**Page extract**

|---|

The project will go out to bid early next year and the total cost, including planning and permitting, is estimated to be roughly $11.5 million. Graul expects the construction phase to be complete within two years. “It’s extremely exciting,” he said. “There’s just something about flowing water. I’ve loved being around streams and creeks since childhood.”

Daylighting creeks is widely embraced these days. But the concept was quite controversial when initially proposed in 1982 for Berkeley’s Strawberry Creek, one of the earliest known daylighting projects in the country. “It was seen as a wacko, dangerous, fringe idea,” recalled Ann Riley, cofounder of the Urban Creeks Council, a Berkeley-based nonprofit dedicated to stewardship of Bay Area streams. “There were worries about endangering children.” City officials also feared that bringing the creek above ground again would cause trash buildup and flooding.

Strawberry Creek runs freely through much of the UC Berkeley campus and then disappears underground, generally paralleling University Avenue until reaching the Bay. The city’s concerns notwithstanding, community activists prevailed and the stream now resurfaces in Strawberry Creek Park, where a 200-foot section was daylighted in 1984.

|---|

**Activity**
Carry on the piece about daylighting Bay Area creeks, starting after its final sentence.

**Data to examine**
|---|

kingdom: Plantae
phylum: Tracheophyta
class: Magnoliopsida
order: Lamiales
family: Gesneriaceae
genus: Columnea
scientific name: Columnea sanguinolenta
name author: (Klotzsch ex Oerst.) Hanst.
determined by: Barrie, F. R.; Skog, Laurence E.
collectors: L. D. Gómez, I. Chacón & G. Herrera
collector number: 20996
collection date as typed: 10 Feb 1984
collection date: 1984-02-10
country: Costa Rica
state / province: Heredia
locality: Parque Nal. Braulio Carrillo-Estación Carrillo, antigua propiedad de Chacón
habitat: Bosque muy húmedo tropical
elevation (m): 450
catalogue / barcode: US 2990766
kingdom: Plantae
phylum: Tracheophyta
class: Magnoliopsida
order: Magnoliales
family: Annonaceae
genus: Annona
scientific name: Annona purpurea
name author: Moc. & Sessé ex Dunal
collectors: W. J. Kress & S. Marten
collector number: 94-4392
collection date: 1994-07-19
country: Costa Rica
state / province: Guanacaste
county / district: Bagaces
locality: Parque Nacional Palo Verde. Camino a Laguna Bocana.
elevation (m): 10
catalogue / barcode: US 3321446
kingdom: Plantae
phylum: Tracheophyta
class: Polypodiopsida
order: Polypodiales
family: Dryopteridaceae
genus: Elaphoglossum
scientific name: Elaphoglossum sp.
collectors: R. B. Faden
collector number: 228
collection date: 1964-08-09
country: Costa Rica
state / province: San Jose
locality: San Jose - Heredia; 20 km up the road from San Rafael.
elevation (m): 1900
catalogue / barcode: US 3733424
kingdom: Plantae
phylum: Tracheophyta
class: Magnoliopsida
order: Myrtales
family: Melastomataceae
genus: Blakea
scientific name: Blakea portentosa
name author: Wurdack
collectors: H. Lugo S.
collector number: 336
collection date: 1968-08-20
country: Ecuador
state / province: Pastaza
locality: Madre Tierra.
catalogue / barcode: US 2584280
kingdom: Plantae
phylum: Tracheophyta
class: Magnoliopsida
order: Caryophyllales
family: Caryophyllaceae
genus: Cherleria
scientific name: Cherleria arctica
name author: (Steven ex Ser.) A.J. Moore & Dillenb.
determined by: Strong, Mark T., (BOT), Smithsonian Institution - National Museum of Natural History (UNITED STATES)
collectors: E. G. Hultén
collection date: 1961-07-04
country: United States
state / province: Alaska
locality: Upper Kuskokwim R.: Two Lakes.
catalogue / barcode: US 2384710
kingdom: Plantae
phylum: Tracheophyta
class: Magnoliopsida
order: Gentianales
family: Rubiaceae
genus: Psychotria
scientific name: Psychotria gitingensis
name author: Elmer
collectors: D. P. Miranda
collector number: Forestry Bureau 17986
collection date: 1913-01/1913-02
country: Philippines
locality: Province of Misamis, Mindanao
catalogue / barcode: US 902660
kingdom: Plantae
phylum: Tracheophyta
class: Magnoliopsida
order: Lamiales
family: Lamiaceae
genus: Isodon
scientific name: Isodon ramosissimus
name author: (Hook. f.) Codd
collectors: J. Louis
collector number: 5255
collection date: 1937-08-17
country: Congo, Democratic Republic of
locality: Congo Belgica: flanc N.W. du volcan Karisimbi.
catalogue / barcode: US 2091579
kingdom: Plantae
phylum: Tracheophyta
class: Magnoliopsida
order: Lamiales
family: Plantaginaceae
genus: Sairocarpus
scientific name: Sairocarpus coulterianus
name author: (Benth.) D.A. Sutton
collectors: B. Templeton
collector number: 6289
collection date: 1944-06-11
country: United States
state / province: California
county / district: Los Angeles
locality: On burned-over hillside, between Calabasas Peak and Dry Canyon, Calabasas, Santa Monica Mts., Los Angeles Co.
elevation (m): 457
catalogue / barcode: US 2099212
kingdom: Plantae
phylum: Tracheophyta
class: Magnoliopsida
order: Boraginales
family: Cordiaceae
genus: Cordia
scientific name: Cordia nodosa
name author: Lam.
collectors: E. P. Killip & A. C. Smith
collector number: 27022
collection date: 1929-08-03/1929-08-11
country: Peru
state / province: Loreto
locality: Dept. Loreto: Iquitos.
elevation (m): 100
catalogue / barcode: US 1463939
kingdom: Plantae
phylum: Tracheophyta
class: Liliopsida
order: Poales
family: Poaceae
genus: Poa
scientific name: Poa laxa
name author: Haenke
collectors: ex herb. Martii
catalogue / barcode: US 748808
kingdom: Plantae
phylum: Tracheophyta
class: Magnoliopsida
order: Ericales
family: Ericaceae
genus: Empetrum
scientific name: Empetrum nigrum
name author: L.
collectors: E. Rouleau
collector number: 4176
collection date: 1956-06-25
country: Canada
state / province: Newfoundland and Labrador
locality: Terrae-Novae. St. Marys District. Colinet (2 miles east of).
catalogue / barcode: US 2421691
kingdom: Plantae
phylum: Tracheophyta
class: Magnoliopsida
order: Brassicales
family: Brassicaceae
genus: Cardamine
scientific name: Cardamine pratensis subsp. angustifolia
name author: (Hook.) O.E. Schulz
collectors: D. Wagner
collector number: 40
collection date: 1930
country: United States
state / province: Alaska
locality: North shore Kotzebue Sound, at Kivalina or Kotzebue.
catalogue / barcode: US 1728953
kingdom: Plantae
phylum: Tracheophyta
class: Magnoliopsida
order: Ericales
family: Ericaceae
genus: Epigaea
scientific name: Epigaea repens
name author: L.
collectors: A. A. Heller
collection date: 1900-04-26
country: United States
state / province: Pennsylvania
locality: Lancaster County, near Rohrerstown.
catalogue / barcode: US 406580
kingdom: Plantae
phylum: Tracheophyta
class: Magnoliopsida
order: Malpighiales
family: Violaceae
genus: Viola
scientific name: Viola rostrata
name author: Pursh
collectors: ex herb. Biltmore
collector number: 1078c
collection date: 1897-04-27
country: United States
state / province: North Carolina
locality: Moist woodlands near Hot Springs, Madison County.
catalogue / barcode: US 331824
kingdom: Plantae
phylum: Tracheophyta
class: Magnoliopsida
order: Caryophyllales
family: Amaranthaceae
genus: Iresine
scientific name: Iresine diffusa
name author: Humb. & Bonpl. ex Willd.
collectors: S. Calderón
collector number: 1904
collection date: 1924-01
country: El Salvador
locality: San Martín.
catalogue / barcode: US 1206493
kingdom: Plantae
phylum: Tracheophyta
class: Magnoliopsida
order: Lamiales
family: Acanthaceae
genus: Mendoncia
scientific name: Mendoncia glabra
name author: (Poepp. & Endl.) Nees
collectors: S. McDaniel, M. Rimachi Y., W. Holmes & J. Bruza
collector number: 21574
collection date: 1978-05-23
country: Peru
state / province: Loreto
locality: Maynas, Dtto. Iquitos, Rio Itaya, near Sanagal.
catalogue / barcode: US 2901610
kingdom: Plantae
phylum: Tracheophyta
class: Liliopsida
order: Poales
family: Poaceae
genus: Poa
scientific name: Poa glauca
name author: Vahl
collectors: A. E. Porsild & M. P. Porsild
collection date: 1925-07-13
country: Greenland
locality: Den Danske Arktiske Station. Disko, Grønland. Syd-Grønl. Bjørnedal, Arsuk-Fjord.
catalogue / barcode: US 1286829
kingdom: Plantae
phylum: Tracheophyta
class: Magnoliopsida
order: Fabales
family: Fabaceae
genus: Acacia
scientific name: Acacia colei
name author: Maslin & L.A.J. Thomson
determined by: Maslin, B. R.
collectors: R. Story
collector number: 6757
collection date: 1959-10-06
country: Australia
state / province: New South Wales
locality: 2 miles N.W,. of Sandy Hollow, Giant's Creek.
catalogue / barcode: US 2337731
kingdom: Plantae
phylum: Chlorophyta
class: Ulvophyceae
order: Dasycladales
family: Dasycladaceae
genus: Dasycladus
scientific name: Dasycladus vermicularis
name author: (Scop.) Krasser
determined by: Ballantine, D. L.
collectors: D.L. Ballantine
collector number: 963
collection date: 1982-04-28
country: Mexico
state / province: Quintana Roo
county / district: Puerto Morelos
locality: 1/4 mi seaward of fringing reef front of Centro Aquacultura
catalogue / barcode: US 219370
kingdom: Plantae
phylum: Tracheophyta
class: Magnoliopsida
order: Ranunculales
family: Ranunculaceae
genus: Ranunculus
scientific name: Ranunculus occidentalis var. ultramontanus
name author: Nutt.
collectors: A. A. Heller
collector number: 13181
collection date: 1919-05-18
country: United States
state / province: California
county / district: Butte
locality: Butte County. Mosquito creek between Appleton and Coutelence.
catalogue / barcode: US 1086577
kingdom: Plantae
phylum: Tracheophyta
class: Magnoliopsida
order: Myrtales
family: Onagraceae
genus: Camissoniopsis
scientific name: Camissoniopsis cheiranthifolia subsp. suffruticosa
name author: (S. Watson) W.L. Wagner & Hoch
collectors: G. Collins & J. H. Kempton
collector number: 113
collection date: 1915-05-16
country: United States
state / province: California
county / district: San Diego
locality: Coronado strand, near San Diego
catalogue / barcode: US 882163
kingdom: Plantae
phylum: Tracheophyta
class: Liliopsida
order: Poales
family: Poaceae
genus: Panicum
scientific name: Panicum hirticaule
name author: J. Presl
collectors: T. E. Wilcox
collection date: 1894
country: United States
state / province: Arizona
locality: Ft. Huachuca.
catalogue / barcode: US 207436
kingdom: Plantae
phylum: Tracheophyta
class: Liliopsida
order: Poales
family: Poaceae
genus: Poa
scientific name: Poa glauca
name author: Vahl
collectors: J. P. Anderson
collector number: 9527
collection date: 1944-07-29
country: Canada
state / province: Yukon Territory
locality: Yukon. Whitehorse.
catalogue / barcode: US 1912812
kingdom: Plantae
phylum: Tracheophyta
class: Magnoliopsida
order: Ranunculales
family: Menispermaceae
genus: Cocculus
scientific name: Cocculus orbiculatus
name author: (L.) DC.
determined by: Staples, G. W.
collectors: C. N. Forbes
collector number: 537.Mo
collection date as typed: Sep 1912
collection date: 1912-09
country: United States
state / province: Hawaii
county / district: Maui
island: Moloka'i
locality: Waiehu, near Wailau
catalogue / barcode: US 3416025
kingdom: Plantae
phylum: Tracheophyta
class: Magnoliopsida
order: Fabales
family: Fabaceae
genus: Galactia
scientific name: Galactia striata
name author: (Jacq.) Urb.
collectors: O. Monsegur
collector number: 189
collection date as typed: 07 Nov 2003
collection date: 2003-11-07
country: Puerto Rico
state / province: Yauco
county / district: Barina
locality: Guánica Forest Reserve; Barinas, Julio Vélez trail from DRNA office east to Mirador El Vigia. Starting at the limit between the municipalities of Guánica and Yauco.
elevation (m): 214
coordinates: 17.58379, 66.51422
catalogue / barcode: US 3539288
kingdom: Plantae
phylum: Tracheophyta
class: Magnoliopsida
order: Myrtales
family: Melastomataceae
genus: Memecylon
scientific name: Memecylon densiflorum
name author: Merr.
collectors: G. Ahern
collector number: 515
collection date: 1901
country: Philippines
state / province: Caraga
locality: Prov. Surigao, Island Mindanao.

|---|

**Solved problem**
“The Strawberry Creek project is widely considered the archetype of daylighting,” according to a year 2000 Rocky Mountain Institute report called Daylighting: New Life for Buried Streams. “It inspired many other projects.” While buried creeks have been re-exposed here and there around the country, the practice really took off in the Bay Area.

Riley rapidly ticked off a dozen or so local projects, including a recent one at Cerrito Creek that illustrates the turnaround in institutional perceptions of daylighting. Instead of voicing objections, as the City of Berkeley did in the early 1980s, the City of El Cerrito actually required re-exposing a 180-foot stretch of the creek as a condition for developing an apartment complex adjacent to the El Cerrito Plaza shopping center. “There’s been a huge political attitude change,” said Riley, who chronicles this evolution in her 2016 book Restoring Neighborhood Streams. “It really is remarkable.”

To raise awareness of the Bay Area’s many creeks, in the early 1990s the Oakland Museum of California began mapping Bay Area creeks both above and below ground. “They wanted maps that people could carry around to find their creeks,” said Janet Sowers, a geologist at Fugro Consultants, a Walnut Creek-based environmental engineering firm, who has worked on the project since the very beginning.

The first map covered Oakland and Berkeley, tracing the meandering paths of historical creeks as well as their highly-altered modern routes. “Creeks still flow from the hills to the Bay, so it’s still a watershed,” Sowers said. “But in general, there is more underground stormdrain network than original creek network.”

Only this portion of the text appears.